By Rachael Dalton-Taggart in Scottsdale, AZ
In an hour-long presentation, John crammed multiple facts, anecdotes and quotes that demonstrated how culture, language and even the availability of batteries influence the innovations that come at us.
He pointed out that he feels we are at a point now of innovation which is similar to the 1980s, which was dominated by the development of microprocessors. He tracked innovation from as far back as the mid-1800's, demonstrating how each new innovation sparked a series of others, developing through to the 1980's where the new chip processing power augured an entirely new language, a new way of thinking and a startling array of new innovations.
An interesting point that he showed was that many important innovations, especially the more recent ones, have been created by students rather than by companies. His conclusion:"Students don't have to take meetings." Maybe we all have a lot to learn from that!

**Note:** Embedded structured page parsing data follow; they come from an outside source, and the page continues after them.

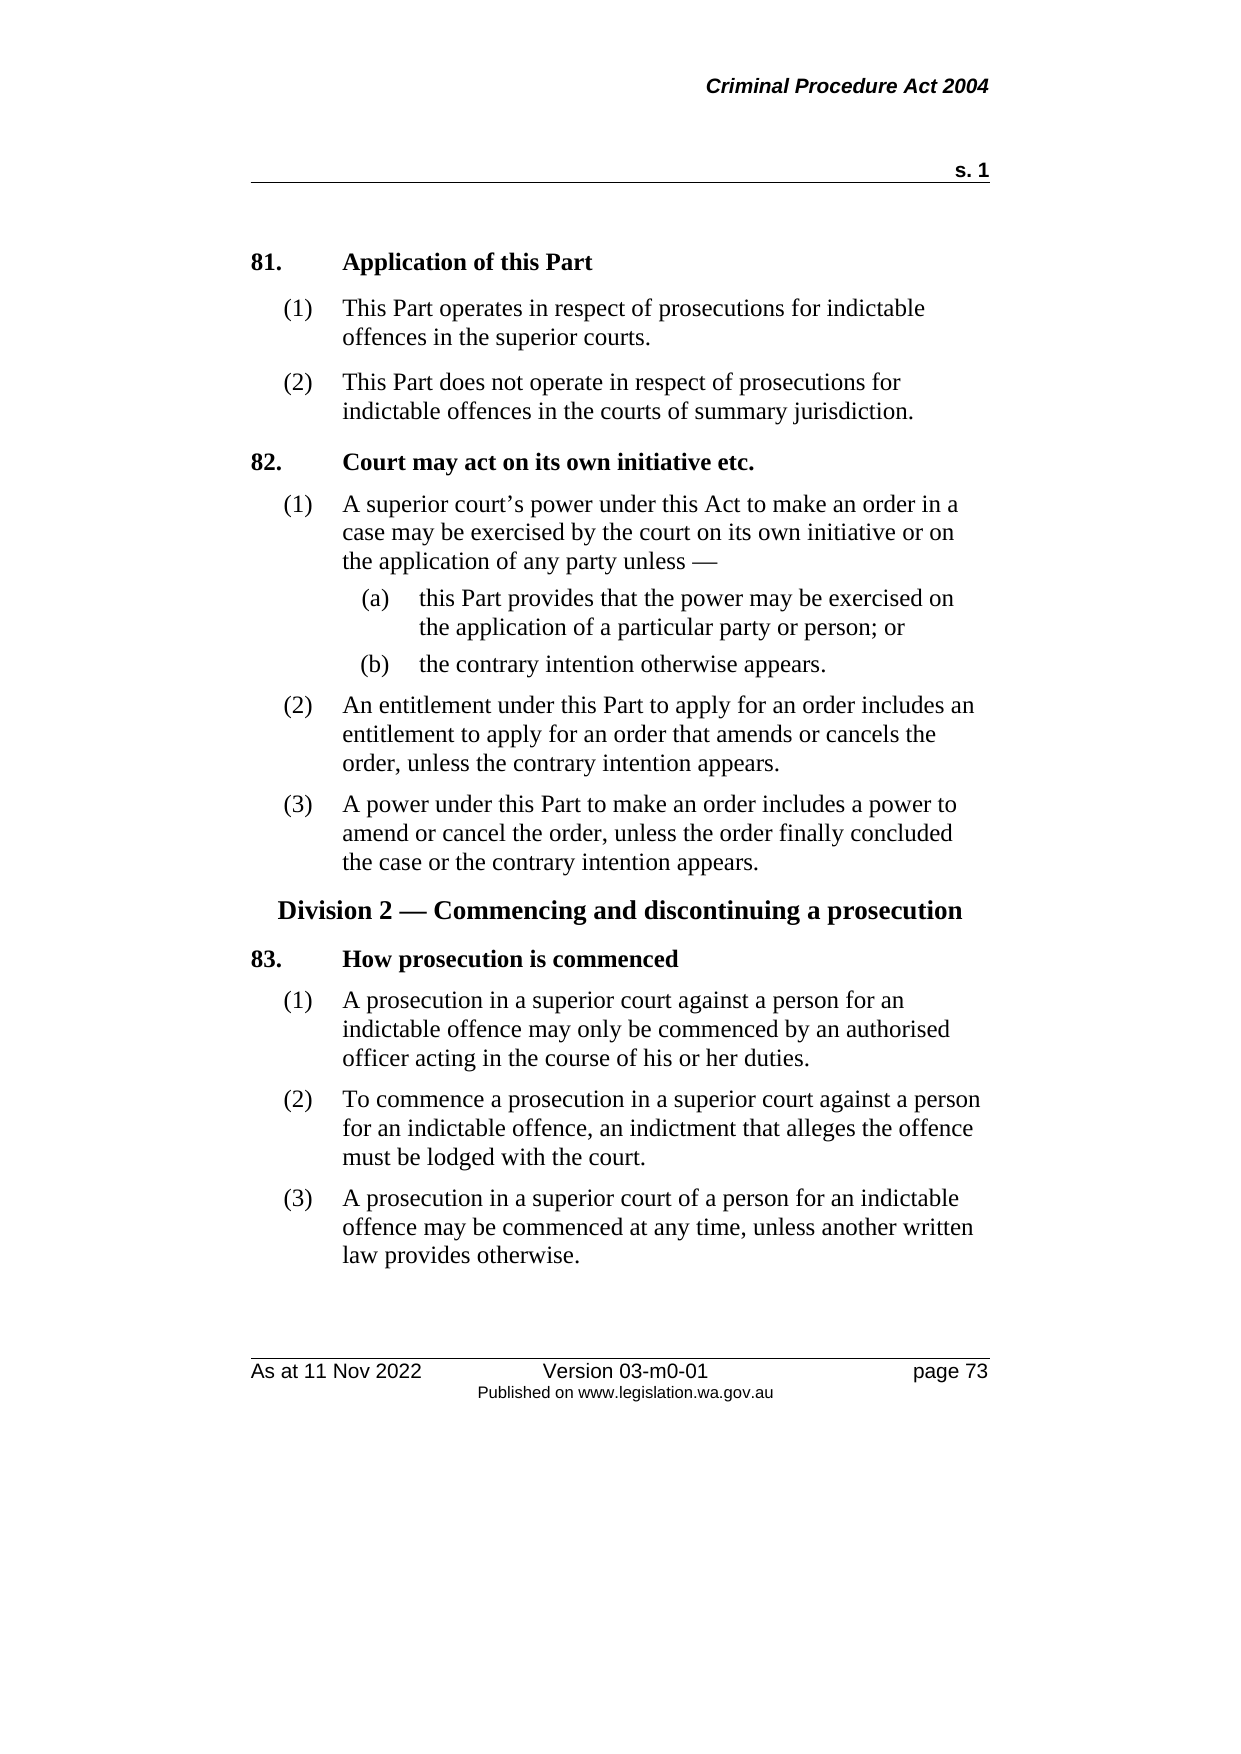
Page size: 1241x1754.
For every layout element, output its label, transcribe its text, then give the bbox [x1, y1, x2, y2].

text (3) A power under this Part to make an order includes a power to amend or cancel the order, unless the order finally concluded the case or the contrary intention appears. [251, 789, 990, 875]
text (b) the contrary intention otherwise appears. [251, 649, 990, 678]
subtitle 83. How prosecution is commenced [251, 944, 990, 973]
subtitle 81. Application of this Part [251, 247, 990, 276]
text (3) A prosecution in a superior court of a person for an indictable offence may be commenced at any time, unless another written law provides otherwise. [251, 1183, 990, 1269]
subtitle 82. Court may act on its own initiative etc. [251, 447, 990, 476]
text (2) To commence a prosecution in a superior court against a person for an indictable offence, an indictment that alleges the offence must be lodged with the court. [251, 1084, 990, 1170]
text (2) An entitlement under this Part to apply for an order includes an entitlement to apply for an order that amends or cancels the order, unless the contrary intention appears. [251, 690, 990, 777]
text (2) This Part does not operate in respect of prosecutions for indictable offences in the courts of summary jurisdiction. [251, 367, 990, 424]
subtitle Division 2 — Commencing and discontinuing a prosecution [251, 894, 990, 925]
text (1) A superior court’s power under this Act to make an order in a case may be exercised by the court on its own initiative or on the application of any party unless — [251, 489, 990, 575]
text (1) A prosecution in a superior court against a person for an indictable offence may only be commenced by an authorised officer acting in the course of his or her duties. [251, 985, 990, 1072]
text (a) this Part provides that the power may be exercised on the application of a particular party or person; or [251, 583, 990, 641]
text (1) This Part operates in respect of prosecutions for indictable offences in the superior courts. [251, 293, 990, 350]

Using many and varied quotes from both well- and lesser-known innovators, John kept managing to ram his points home to the 260 attendees. One that has stayed in my mind is from Dr. Edwin Lund."Redesign is not so much having a new idea as stopping having an old idea," and"Invention is a sudden cessation of stupidity."
As we enter a new level of innovation, we need to remember that the creative platform is being raised by the innovations of everyone else. That is true not just of the CAD and engineering software industries but also for the rest of the world.